Aluja myślę o klonie palmowym co ma strzępiaste liście ale nie wiem co w moich okolicznych szkółkach będzie można dostać /wiosną muszę trochę poszukać/ Zeniu tak dosadnie określiłaś a trzmielinę to jeszcze przemyślę co zrobię a jest łatwa w przesadzaniu więc na pewno nie zniszczę.
A ponadto ja sama sadzonkowałam i spróbuję dalej ukorzenić sadzonki.
Oby tylko zdrowie nie szwankowało.
A na tą chwilę to dziękuję Wam Alu i Zęniu [ za podzielenie się opinią.
-- 29 sty 20170000001746k1710 --
B. przepraszam za pomyłkę w odpowiedzi nazwałam Cię Zenią poprawię się pozdrawiam
Marysiu..dosadnie określiłam, sorry chyba nie obraziłam. . Inaczej się nie dało, jak kłujaka nazwać mięciutkim . Tak czy siak...decyzja zawsze należy do właściciela.
Dzisiaj wybrałam się na działkę poszukać wiosny otóż jest , ranniki wychyliły już główki .Jest ich nie wiele coś się podziało.

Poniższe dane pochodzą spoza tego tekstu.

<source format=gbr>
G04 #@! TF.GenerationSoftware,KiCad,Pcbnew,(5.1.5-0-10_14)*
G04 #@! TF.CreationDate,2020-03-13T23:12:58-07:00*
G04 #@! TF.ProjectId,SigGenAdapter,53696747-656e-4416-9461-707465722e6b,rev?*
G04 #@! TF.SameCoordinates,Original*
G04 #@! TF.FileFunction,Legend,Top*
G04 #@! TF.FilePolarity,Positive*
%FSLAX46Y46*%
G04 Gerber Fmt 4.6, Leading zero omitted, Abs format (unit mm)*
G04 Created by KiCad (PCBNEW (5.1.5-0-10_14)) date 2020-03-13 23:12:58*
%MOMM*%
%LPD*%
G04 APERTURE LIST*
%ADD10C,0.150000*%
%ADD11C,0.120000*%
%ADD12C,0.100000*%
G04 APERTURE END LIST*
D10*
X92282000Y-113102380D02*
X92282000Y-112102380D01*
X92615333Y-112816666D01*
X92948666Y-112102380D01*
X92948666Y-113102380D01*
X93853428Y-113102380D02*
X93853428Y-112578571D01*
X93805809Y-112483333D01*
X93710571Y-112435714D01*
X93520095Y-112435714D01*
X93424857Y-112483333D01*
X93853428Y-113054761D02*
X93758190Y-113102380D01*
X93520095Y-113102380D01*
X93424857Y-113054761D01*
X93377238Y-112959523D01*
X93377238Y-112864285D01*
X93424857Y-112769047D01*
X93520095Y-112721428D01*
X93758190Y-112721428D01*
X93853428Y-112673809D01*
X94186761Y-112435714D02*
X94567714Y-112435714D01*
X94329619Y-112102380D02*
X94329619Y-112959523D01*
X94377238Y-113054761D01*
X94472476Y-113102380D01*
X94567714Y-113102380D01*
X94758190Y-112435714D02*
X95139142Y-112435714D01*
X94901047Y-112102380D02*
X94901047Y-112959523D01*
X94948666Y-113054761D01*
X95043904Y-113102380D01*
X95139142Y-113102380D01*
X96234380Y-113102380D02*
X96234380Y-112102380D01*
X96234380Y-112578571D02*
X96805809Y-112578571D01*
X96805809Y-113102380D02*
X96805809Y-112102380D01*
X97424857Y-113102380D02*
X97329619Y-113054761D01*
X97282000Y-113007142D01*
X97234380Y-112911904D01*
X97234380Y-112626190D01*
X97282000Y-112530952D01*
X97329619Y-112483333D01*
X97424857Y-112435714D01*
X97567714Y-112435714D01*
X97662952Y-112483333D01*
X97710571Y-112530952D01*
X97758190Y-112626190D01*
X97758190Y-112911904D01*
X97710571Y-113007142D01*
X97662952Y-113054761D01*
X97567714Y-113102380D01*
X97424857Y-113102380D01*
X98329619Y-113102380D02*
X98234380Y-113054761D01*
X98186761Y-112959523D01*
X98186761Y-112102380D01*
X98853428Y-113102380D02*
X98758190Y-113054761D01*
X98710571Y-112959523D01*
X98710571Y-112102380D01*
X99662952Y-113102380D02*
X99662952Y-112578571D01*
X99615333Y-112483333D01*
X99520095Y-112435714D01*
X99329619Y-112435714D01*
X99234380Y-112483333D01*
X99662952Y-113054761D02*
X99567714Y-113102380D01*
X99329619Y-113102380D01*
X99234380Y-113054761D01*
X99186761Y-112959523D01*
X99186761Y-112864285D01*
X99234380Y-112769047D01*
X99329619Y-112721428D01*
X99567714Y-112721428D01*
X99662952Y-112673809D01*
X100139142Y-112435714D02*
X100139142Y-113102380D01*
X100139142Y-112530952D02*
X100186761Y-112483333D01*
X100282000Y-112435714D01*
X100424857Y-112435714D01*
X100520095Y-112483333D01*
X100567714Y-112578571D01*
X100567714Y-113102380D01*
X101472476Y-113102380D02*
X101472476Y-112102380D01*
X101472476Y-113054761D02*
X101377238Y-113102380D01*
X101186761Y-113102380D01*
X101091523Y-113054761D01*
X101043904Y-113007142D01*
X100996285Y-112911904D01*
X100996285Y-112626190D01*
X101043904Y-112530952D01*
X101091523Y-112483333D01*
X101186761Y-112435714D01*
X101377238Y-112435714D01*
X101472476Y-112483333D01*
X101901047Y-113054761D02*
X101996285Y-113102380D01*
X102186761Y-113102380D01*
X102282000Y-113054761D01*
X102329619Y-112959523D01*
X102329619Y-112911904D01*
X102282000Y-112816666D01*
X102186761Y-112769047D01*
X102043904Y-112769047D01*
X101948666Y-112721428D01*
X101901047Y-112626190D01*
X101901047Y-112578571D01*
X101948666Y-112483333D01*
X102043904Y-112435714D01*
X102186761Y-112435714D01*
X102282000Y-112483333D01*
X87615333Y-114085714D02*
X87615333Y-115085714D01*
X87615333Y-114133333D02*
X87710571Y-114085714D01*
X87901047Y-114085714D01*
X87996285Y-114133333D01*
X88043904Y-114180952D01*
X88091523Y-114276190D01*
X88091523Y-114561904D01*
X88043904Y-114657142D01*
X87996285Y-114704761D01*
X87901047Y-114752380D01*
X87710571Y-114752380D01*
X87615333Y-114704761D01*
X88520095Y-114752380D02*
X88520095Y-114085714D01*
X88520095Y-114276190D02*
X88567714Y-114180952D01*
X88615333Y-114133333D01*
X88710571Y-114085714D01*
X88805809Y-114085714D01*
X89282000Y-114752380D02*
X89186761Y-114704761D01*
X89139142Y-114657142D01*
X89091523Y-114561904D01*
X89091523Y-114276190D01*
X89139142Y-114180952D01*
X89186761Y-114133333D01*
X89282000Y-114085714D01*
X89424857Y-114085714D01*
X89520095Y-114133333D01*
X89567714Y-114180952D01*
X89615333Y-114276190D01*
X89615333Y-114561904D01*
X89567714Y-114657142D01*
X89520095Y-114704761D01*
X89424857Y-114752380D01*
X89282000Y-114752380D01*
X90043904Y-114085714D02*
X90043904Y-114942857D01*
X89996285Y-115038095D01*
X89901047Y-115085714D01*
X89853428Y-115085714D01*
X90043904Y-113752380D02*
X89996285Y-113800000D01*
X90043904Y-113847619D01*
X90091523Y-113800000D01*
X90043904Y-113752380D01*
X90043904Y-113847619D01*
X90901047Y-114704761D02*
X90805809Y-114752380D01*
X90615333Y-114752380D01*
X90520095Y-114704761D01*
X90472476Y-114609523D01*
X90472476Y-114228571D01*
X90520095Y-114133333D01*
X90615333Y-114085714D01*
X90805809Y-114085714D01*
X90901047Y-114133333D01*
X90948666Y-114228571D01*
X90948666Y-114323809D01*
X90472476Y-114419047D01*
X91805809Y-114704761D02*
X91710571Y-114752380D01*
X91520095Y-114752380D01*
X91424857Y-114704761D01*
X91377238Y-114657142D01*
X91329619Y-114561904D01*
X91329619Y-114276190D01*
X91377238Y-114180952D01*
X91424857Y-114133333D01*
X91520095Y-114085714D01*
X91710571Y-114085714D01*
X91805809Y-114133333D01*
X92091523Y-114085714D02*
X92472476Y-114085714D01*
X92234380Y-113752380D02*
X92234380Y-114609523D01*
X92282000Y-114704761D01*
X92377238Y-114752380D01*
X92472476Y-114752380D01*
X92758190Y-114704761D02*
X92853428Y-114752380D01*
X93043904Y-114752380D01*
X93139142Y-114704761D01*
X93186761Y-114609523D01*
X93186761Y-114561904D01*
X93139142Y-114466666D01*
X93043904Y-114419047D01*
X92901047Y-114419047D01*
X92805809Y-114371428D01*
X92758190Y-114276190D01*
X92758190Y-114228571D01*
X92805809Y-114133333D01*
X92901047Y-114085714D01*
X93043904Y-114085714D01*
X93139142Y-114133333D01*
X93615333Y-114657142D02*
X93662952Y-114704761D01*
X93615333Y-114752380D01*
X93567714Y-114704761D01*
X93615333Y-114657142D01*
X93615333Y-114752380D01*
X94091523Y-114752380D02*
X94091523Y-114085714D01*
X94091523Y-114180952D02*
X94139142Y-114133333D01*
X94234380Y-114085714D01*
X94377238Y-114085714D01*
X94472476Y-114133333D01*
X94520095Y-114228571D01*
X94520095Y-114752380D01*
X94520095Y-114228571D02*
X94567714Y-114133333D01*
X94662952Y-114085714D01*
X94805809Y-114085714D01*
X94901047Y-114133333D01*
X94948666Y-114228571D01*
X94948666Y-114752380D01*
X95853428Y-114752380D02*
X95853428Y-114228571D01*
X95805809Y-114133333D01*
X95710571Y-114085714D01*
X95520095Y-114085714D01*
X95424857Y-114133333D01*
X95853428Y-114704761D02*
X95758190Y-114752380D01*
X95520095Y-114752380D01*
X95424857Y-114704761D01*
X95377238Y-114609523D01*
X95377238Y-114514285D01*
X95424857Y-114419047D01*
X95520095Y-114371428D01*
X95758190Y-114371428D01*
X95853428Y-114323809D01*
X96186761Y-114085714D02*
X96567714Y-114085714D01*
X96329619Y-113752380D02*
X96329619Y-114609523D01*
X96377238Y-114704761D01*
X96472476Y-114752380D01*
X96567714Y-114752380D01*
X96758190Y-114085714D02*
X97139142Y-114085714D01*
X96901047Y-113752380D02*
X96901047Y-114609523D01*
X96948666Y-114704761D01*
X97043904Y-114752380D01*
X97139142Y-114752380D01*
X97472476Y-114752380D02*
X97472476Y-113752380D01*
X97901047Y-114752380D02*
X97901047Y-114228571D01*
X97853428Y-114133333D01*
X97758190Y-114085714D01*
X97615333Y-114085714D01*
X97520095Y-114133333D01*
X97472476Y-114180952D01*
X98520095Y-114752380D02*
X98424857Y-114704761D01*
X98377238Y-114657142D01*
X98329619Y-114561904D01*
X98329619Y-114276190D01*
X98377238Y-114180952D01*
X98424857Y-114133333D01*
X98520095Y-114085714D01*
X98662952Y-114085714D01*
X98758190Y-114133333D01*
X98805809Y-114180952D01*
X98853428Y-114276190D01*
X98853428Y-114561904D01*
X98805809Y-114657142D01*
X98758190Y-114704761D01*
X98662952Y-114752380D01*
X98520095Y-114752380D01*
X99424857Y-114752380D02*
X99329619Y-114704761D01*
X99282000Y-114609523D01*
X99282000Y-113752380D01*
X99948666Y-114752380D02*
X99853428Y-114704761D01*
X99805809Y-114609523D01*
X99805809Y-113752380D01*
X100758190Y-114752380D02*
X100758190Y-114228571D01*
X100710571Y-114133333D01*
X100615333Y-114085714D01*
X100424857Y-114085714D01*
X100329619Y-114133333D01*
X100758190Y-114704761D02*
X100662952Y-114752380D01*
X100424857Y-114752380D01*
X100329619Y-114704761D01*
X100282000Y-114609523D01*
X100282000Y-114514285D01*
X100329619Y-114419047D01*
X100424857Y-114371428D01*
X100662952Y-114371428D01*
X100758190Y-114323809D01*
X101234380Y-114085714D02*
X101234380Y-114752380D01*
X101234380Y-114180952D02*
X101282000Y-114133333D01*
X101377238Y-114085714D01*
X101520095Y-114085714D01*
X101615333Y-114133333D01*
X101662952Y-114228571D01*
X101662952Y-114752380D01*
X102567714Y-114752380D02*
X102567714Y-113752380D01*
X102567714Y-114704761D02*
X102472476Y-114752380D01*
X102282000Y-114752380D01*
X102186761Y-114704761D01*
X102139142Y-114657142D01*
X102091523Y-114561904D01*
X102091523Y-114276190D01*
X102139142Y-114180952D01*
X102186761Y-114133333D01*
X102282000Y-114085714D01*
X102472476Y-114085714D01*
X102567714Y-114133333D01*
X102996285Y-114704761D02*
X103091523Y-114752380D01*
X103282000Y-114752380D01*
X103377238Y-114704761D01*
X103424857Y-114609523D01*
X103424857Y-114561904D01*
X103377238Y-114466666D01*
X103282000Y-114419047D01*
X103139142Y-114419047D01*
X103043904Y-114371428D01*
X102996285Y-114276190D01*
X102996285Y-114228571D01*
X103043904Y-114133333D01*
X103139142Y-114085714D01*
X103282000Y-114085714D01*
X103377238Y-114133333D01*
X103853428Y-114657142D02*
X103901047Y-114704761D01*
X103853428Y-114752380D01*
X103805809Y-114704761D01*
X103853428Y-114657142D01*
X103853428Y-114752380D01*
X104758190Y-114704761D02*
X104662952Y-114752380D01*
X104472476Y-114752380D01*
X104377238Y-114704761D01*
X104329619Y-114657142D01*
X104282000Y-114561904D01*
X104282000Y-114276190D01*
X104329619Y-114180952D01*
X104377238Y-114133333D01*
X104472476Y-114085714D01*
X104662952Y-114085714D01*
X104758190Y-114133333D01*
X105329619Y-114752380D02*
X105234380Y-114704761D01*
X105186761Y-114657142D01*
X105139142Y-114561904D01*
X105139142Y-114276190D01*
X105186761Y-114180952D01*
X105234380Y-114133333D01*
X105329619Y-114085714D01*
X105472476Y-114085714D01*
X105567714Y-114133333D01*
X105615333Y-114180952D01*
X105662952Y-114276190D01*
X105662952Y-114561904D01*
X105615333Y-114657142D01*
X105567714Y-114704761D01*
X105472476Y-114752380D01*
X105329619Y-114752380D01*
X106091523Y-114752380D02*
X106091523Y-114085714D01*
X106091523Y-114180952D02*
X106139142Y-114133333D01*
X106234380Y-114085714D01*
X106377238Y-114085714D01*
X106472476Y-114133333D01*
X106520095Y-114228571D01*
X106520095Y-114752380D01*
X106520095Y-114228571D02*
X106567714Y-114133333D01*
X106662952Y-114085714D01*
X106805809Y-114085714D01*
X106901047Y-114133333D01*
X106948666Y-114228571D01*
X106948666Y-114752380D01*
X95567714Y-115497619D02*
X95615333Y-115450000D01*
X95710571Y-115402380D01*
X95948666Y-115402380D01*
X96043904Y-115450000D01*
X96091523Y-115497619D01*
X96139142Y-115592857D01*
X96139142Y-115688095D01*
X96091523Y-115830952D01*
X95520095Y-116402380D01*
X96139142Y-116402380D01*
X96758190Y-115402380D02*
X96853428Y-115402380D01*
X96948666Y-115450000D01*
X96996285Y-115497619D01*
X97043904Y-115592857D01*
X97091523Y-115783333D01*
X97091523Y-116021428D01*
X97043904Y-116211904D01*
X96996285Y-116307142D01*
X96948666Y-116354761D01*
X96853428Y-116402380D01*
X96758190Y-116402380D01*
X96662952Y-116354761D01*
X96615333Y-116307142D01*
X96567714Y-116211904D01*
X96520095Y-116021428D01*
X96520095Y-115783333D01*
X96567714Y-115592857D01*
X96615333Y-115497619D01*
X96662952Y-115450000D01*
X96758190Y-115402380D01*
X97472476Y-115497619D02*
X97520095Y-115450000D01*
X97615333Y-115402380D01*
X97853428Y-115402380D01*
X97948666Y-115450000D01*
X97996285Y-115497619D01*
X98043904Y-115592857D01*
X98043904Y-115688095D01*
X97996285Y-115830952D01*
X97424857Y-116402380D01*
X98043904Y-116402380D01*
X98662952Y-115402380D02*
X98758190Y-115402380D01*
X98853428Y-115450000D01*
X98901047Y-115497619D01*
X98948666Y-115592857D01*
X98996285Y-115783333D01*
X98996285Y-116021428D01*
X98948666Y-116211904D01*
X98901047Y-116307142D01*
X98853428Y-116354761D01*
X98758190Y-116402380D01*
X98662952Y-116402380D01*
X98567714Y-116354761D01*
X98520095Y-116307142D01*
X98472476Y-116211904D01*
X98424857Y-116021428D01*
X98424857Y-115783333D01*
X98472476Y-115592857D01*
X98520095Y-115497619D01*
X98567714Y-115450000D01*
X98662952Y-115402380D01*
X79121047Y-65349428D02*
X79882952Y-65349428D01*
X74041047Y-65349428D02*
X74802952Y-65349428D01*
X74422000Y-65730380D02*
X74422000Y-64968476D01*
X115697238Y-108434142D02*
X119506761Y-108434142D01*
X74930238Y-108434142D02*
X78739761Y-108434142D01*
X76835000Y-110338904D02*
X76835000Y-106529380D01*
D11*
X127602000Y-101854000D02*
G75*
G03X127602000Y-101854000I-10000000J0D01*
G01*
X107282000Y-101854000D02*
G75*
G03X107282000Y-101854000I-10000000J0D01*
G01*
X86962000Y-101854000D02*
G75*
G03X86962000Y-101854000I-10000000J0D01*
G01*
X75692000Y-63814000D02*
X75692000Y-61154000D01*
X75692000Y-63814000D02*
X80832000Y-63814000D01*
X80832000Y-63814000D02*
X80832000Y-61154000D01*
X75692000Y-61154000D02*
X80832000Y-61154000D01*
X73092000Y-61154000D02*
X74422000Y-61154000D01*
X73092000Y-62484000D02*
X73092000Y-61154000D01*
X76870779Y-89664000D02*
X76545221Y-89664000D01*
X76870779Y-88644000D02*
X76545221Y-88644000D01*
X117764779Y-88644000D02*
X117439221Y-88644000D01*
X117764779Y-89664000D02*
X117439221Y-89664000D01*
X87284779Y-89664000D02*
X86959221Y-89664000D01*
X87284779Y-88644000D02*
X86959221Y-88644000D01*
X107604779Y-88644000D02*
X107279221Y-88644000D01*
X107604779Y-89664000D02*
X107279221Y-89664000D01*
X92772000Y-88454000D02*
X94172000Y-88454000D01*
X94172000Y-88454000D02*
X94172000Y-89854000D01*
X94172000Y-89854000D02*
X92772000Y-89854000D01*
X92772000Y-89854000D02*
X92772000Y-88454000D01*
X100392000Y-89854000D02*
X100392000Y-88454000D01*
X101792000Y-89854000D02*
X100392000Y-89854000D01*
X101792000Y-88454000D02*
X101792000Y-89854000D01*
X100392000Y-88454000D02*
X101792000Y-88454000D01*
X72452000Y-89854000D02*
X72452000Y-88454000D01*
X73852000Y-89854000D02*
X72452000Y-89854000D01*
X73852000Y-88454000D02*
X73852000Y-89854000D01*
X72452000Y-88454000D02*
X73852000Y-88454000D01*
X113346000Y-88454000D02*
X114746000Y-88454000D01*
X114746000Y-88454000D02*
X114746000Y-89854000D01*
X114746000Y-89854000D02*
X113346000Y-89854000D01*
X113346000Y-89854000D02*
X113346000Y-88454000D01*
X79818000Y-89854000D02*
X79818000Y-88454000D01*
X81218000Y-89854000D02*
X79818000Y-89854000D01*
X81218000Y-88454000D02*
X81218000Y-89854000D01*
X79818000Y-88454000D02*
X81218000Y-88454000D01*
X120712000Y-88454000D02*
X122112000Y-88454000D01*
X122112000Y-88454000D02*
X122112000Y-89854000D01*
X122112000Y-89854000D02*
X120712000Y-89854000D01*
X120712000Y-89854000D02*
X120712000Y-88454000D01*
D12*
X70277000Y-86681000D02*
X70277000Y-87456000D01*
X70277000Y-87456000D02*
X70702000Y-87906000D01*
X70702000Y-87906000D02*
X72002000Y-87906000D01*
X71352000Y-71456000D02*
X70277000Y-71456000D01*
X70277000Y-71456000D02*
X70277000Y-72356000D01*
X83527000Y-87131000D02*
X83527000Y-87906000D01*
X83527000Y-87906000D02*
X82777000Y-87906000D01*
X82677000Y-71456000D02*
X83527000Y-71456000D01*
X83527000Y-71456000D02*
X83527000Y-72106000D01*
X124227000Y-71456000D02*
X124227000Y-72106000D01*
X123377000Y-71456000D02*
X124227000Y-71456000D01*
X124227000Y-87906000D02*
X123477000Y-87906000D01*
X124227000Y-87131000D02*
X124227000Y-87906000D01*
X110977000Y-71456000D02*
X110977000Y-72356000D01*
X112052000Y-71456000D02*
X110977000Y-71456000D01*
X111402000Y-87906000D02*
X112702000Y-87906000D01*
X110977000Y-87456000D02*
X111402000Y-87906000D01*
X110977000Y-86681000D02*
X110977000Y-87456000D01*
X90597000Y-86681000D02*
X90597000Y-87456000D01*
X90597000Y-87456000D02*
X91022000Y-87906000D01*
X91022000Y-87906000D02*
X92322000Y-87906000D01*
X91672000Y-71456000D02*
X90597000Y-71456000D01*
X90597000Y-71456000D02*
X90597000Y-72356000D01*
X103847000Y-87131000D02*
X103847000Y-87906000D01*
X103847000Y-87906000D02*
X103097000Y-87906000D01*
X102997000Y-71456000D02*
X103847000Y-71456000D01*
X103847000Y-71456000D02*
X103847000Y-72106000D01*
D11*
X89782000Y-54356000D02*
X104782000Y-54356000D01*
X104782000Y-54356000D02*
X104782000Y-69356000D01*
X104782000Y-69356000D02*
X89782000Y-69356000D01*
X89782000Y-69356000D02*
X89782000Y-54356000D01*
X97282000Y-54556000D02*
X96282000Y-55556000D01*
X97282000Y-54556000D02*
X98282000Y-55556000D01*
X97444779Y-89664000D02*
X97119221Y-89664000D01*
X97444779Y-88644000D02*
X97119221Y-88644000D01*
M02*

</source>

Może młode siewki się ujawnią. Natomiast róże ani rusz, natomiast w mieście róże zaczynają pączkować. Natomiast przebiśniegi ładnie wyskoczyły.

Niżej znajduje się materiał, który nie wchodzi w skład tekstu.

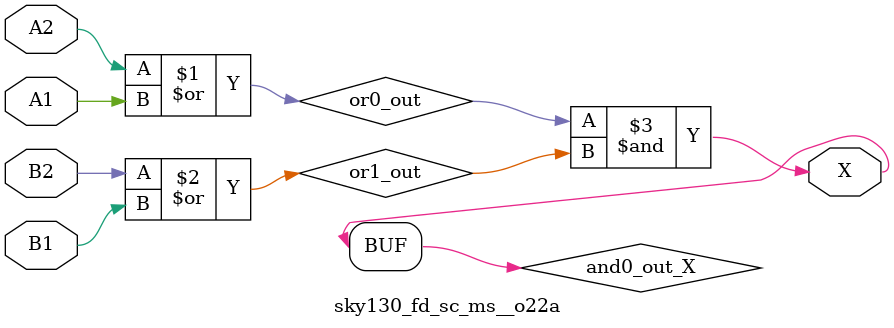
<source format=v>
/*
 * Copyright 2020 The SkyWater PDK Authors
 *
 * Licensed under the Apache License, Version 2.0 (the "License");
 * you may not use this file except in compliance with the License.
 * You may obtain a copy of the License at
 *
 *     https://www.apache.org/licenses/LICENSE-2.0
 *
 * Unless required by applicable law or agreed to in writing, software
 * distributed under the License is distributed on an "AS IS" BASIS,
 * WITHOUT WARRANTIES OR CONDITIONS OF ANY KIND, either express or implied.
 * See the License for the specific language governing permissions and
 * limitations under the License.
 *
 * SPDX-License-Identifier: Apache-2.0
*/


`ifndef SKY130_FD_SC_MS__O22A_FUNCTIONAL_V
`define SKY130_FD_SC_MS__O22A_FUNCTIONAL_V

/**
 * o22a: 2-input OR into both inputs of 2-input AND.
 *
 *       X = ((A1 | A2) & (B1 | B2))
 *
 * Verilog simulation functional model.
 */

`timescale 1ns / 1ps
`default_nettype none

`celldefine
module sky130_fd_sc_ms__o22a (
    X ,
    A1,
    A2,
    B1,
    B2
);

    // Module ports
    output X ;
    input  A1;
    input  A2;
    input  B1;
    input  B2;

    // Local signals
    wire or0_out   ;
    wire or1_out   ;
    wire and0_out_X;

    //  Name  Output      Other arguments
    or  or0  (or0_out   , A2, A1          );
    or  or1  (or1_out   , B2, B1          );
    and and0 (and0_out_X, or0_out, or1_out);
    buf buf0 (X         , and0_out_X      );

endmodule
`endcelldefine

`default_nettype wire
`endif  // SKY130_FD_SC_MS__O22A_FUNCTIONAL_V
</source>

W sobotę poświęciłam trochę czasu aby zobaczyć co się dzieje na działce z roślinami. Otóż stwierdziłam że w nadziemnej części róż wszystkie są czarne czyli zmarznięte. Co prawda jak odgarnęłam kopczyk to widać pąki. Czyli do kopczyków trzeba wszystko ciąć. Jeszcze poczekam na cieplejsze dni co się pojawi ze wzrostów. Ciekawi mnie czy w innych regionach Polski też takie zjawiska przemarznięcia róż nastąpiły..pozdrawiam
Marysiu dzisiaj zrobiłam obchód w ogrodzie.Róże są w bardzo dobrej formie
Ale pamiętam rok jak w kwietniu róże mi pomarzły. Z kolei na klombie coś nie za gęsto rośliny wychodzą Dopiero połowa marca ,może jeszcze wyjdą Hortensje macrophylla mają nabrzmiałe oczka.Jak nie zmarzną będzie dużo kwiatów
Piwonie drzewiaste tej zimy u mnie nie były okryte włókniną.Pięknie przezimowały - mają nawet pąki Jedna z piwonii bez przerwy łapała jakiegoś wirusa.Pomimo podlewania środkiem p.grzybowym chorowała.Jesienią została ścięta krótko nad ziemią.Wypuściła po zimie kilka oczek.Może coś z niej będzie-tzn. odrośnie.